━━━ SUPPLIED TEXT

Coconut Curry Chicken that Feels Like a Warm Hug in a Bowl

Coconut Curry Chicken is a delightful dish that transports your taste buds to Southeast Asia with its rich flavors.
Prep Time 15 minutes
Cook Time 30 minutes
Total Time 45 minutes
Servings: 4 servings
Course: Dinner
Cuisine: Southeast Asian
Calories: 550

Ingredients
  

For the Rice
  • 1 cup basmati rice substitute with jasmine or brown rice
For the Chicken
  • 1.5 pounds boneless, skinless chicken thighs substitute for chicken breasts, shrimp, or tofu
For Seasoning
  • Kosher salt adjust to suit your palate
  • freshly ground black pepper adjust to suit your palate
  • 1.5 tablespoons olive oil can use vegetable or coconut oil
For Aromatics
  • 1 medium shallot, diced substitute with onion if necessary
  • 3 cloves garlic, minced use fresh for best results
  • 1 tablespoon freshly grated ginger
For the Sauce
  • 3 tablespoons tomato paste optional but recommended
  • 3 tablespoons red curry paste adjust spice level to taste
  • 1 can (12-ounce) unsweetened coconut milk use full-fat for richness
  • 0.5 cup chicken stock use vegetable stock for vegetarian version
For the Vegetables
  • 1 medium red bell pepper, chopped replace with yellow or green
  • 1 medium yellow bell pepper, chopped consider zucchini or bok choy
For Garnishing
  • 3 tablespoons chopped fresh cilantro leaves substitute with parsley if needed
  • 1 tablespoon chopped fresh Thai basil leaves a mix of sweet basil and mint can be used
  • 1 tablespoon freshly squeezed lime juice essential for finishing touch

Equipment

  • Large saucepan
  • Dutch Oven

Method
 

Step-by-Step Instructions
  1. Cook 1 cup of basmati rice according to package instructions.

━━━━━━

EXERCISES:
A - Answer these about the recipe:
(i) How many servings does it make?
(ii) What two pieces of equipment does it list?
(iii) Which rices can replace the basmati rice?
B - Write out the recipe again, starting with "Coconut Curry Chicken that" and going on through "its rich flavors.", and swap "taste buds" for "palate".

━━━ GIVEN ENTRIES

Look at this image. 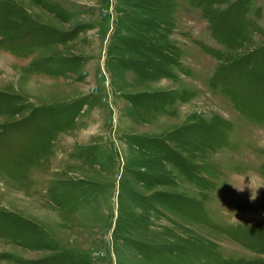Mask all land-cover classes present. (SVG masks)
Returning a JSON list of instances; mask_svg holds the SVG:
<instances>
[{"label":"rangeland","instance_id":"rangeland-1","mask_svg":"<svg viewBox=\"0 0 264 264\" xmlns=\"http://www.w3.org/2000/svg\"><path fill=\"white\" fill-rule=\"evenodd\" d=\"M0 264H264V0H0Z\"/></svg>","mask_w":264,"mask_h":264},{"label":"clouds","instance_id":"clouds-1","mask_svg":"<svg viewBox=\"0 0 264 264\" xmlns=\"http://www.w3.org/2000/svg\"><path fill=\"white\" fill-rule=\"evenodd\" d=\"M260 188H261V187L258 186V187L256 188L255 192L250 194V197H249L250 202H251V201H254V200L257 198V195H258V189H260ZM239 191H243V190H239Z\"/></svg>","mask_w":264,"mask_h":264}]
</instances>
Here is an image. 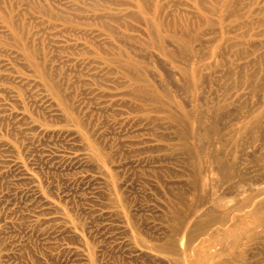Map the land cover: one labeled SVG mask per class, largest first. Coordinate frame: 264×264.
Listing matches in <instances>:
<instances>
[{
    "label": "rangeland",
    "instance_id": "obj_1",
    "mask_svg": "<svg viewBox=\"0 0 264 264\" xmlns=\"http://www.w3.org/2000/svg\"><path fill=\"white\" fill-rule=\"evenodd\" d=\"M0 264H264V0H0Z\"/></svg>",
    "mask_w": 264,
    "mask_h": 264
}]
</instances>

━━━━━━

RESPONSES TO THE TASKS:
A -
(i) 4 servings
(ii) A large saucepan and a Dutch oven
(iii) Jasmine or brown rice

B -
Coconut Curry Chicken that Feels Like a Warm Hug in a Bowl

Coconut Curry Chicken is a delightful dish that transports your palate to Southeast Asia with its rich flavors.